YOUR GOAL:
In the records below, find the line containing "left shoulder: (384, 442)"; copy exactly that line and all lines after it to the end, and nothing else.

SOURCE RECORDS: Begin

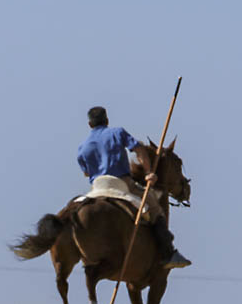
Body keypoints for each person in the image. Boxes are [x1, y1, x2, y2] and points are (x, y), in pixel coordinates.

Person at [77, 106, 190, 269]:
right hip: (122, 183)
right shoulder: (117, 133)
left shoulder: (82, 147)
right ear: (107, 120)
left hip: (97, 187)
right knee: (154, 206)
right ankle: (168, 253)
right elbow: (139, 150)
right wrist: (149, 172)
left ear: (90, 124)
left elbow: (86, 173)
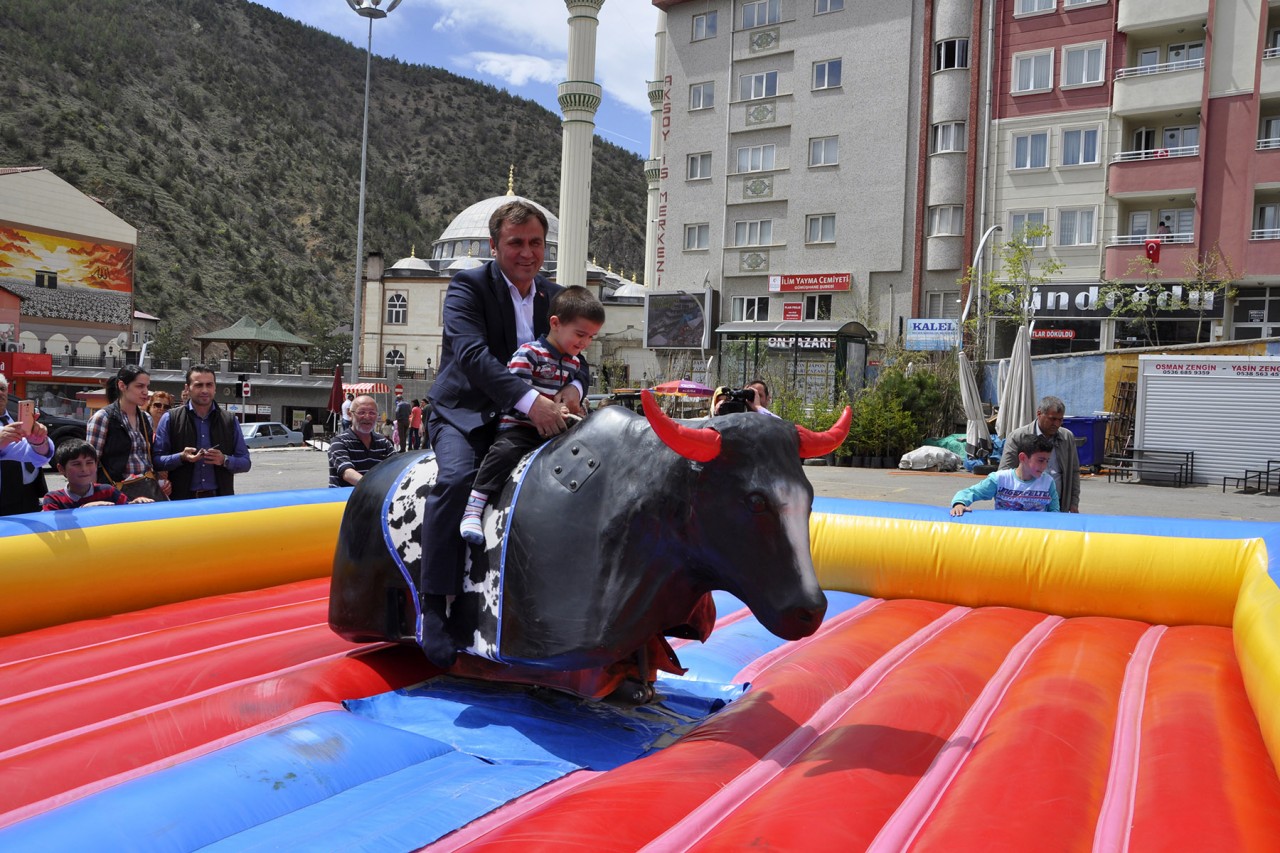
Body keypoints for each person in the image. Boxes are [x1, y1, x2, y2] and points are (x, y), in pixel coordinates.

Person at [422, 199, 590, 668]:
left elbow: (581, 353)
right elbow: (473, 356)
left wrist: (574, 388)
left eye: (536, 242)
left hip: (535, 420)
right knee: (456, 480)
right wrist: (530, 401)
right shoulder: (466, 287)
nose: (527, 252)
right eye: (515, 243)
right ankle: (434, 605)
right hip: (465, 413)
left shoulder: (555, 297)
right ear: (494, 246)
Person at [460, 285, 604, 544]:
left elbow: (575, 395)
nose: (585, 343)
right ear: (556, 323)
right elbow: (513, 395)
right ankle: (474, 506)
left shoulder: (574, 362)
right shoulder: (529, 354)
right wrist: (545, 406)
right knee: (503, 453)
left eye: (591, 337)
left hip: (558, 431)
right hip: (521, 428)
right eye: (581, 334)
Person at [152, 364, 252, 499]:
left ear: (215, 388)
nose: (205, 390)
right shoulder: (171, 418)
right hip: (183, 502)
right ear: (187, 388)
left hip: (219, 500)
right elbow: (156, 461)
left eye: (209, 385)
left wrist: (224, 460)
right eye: (199, 385)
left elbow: (245, 462)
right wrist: (181, 457)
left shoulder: (229, 420)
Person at [87, 365, 170, 501]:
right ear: (122, 385)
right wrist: (94, 498)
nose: (145, 392)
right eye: (139, 386)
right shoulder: (103, 418)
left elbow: (148, 459)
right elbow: (90, 463)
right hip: (117, 495)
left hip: (148, 490)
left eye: (146, 387)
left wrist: (160, 480)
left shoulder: (145, 418)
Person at [998, 395, 1080, 513]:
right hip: (1025, 506)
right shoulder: (1018, 437)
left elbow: (1074, 472)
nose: (1057, 424)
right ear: (1039, 414)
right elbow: (1004, 473)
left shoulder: (1067, 437)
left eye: (1060, 420)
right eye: (1052, 419)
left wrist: (1073, 503)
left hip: (1059, 505)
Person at [951, 433, 1059, 515]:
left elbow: (1055, 513)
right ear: (1023, 458)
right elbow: (971, 492)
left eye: (1047, 461)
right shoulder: (1000, 479)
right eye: (1040, 460)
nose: (1044, 466)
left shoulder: (1048, 483)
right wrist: (959, 503)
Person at [42, 439, 153, 510]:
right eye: (76, 464)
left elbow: (126, 511)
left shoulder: (108, 491)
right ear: (61, 469)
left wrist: (137, 503)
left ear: (96, 465)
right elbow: (53, 525)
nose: (84, 469)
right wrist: (84, 510)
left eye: (89, 463)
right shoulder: (53, 499)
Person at [0, 371, 54, 514]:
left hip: (28, 494)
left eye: (2, 389)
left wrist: (40, 441)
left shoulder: (18, 418)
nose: (0, 393)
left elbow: (36, 455)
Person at [328, 394, 394, 487]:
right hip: (344, 499)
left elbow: (397, 467)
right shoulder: (339, 442)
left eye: (372, 413)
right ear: (350, 415)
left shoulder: (384, 442)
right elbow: (347, 473)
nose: (367, 417)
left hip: (375, 497)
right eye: (361, 412)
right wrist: (374, 487)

SOURCE RECORDS: End

TASK ANSWER:
left shoulder: (384, 442)
right elbow: (347, 473)
nose: (367, 417)
left hip: (375, 497)
right eye: (361, 412)
right wrist: (374, 487)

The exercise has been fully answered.